We are retired professors at three prominent Ohio universities— the Ohio State University, Case Western Reserve University, and Ohio University. Somewhat reluctantly, we have concluded that our universities need some outside adult supervision.
Attempts by massive diversity, equity, and inclusion (DEI) bureaucracies to push state schools to adopt a radical left ideology and stifle intellectual diversity have been appalling; for example, over 100 DEI bureaucrats work at Ohio State alone.
Traditional parts of general education curricula, such as teaching about our history and the development of civic institutions arising from our federal and state constitutions, have been downplayed or even eliminated on many campuses.

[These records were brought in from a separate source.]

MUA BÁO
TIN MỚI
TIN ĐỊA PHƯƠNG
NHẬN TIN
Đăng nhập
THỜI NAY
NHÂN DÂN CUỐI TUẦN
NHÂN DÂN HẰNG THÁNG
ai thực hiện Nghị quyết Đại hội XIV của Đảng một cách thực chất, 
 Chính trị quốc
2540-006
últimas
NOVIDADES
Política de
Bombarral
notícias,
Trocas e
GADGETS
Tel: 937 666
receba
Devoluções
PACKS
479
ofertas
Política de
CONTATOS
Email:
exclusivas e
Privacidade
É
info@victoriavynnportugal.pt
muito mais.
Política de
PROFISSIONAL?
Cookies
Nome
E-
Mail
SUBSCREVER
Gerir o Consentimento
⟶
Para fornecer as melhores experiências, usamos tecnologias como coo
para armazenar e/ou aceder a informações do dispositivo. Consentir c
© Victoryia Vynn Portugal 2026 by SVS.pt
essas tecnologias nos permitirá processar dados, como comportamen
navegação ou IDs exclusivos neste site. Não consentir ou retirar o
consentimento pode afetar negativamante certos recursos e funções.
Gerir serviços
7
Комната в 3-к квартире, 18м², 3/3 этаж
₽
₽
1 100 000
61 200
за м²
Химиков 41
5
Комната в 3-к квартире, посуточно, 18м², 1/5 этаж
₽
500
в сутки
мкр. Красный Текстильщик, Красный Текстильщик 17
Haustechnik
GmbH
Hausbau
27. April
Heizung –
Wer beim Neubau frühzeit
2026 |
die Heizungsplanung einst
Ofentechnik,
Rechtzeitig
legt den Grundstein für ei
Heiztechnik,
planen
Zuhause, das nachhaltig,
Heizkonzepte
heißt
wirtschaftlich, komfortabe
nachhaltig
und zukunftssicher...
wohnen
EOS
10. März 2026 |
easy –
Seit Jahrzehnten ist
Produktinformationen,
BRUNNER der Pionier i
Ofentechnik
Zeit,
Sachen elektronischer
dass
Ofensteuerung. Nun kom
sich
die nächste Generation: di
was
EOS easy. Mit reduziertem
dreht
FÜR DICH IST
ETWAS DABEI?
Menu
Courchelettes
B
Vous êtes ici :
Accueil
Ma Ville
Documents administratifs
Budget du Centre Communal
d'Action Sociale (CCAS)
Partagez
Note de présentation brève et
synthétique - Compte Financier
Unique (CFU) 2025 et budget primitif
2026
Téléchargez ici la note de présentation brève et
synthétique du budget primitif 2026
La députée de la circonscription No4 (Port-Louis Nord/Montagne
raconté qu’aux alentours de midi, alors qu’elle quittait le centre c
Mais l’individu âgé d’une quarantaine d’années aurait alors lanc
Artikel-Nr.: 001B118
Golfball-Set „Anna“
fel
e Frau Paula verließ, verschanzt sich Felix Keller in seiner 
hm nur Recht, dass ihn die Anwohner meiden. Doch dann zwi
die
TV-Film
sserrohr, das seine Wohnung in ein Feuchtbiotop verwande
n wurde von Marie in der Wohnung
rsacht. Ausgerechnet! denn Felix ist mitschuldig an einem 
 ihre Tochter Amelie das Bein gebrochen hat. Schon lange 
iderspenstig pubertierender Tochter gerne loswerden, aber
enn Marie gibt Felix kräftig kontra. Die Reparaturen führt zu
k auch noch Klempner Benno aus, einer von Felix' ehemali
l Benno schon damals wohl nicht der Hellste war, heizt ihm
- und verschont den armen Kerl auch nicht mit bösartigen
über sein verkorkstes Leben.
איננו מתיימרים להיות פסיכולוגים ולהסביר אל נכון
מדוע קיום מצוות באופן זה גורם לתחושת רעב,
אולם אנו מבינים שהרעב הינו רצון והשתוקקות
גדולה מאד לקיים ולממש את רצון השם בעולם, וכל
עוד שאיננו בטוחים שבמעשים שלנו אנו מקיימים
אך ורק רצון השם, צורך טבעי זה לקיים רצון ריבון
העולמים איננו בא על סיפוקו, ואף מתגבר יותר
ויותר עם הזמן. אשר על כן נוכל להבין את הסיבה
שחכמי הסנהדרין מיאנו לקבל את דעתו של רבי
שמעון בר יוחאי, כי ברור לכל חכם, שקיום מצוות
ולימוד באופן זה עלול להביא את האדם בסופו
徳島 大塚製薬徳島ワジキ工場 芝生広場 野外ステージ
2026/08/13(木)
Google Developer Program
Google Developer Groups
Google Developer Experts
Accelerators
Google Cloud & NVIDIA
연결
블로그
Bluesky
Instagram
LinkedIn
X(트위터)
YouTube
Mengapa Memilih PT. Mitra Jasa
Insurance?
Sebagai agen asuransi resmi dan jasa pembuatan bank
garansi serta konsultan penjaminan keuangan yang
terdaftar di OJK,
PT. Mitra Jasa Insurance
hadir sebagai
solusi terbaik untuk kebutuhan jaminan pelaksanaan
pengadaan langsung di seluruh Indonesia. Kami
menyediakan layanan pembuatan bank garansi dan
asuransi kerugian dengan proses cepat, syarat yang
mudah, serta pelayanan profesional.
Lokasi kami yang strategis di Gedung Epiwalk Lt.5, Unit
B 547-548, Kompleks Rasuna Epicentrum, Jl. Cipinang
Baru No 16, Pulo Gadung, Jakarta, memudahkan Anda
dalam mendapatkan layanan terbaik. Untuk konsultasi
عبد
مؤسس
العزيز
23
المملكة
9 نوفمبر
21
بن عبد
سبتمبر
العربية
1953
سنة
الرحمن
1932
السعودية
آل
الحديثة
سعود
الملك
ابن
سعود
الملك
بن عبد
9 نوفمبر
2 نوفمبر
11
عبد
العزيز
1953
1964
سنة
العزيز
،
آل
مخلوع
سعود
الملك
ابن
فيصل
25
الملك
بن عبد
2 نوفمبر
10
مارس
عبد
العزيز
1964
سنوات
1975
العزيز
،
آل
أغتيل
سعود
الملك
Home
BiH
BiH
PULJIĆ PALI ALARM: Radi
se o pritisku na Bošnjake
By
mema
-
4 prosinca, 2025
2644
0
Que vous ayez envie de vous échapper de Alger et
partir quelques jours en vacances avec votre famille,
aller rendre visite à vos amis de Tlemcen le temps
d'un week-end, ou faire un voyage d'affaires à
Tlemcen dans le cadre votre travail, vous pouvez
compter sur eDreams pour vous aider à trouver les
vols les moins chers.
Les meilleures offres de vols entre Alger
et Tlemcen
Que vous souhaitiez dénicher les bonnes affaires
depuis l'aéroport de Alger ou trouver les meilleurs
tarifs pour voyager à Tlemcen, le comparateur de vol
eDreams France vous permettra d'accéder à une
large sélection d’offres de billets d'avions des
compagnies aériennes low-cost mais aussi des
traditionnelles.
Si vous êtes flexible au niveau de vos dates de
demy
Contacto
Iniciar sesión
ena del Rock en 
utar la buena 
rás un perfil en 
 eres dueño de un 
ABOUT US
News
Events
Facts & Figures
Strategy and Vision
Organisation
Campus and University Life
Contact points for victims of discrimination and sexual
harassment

Accordingly, we, all members of the Ohio chapter of the National Association of Scholars, testified before the Ohio legislature in favor of Senate Bill 83, introduced by Sen. Jerry Cirino, which dealt with the issues mentioned above such as by prohibiting forcing members of state university communities to sign diversity statements pledging support of a left political agenda.
The legislation proposes several other positive things such as prohibiting irresponsible faculty strikes during the middle of an academic term, which damages the education of tuition-paying students. It shortened the excessive (nine-year) terms for the state university boards of trustees, and regulated the potential misuse of faculty tenure.
S.B. 83 handily passed in the Ohio Senate and cleared the higher education committee in the Ohio House of Representatives.
However, Speaker Jason Stephens has blocked consideration of the bill by the entire House, ostensibly because he doesn’t think the votes are there to pass it.
Cirino disagrees.
As The Columbus Dispatch recently reported, Gov. Mike DeWine acknowledges the need for some legislative action.
We implore Stephens to let the democratic process unfold and allow the House to vote on this needed reform.
Many other states have enacted restrictions on DEI activities. Several prominent universities, for example, the Universities of North Carolina, Florida and Texas have moved to completely shut down or severely restrict DEI efforts that enforce an authoritarian leftish ideology on members of the campus community, usually in response to gubernatorial or legislative pressure.
Stephens, we beg you: Allow the political process to assess, and likely approve, efforts to curtail the heretofore largely successful efforts of a woke supremacy to curtail the freedom of expression and intellectual diversity that’s so essential to operating a vibrant system of state universities.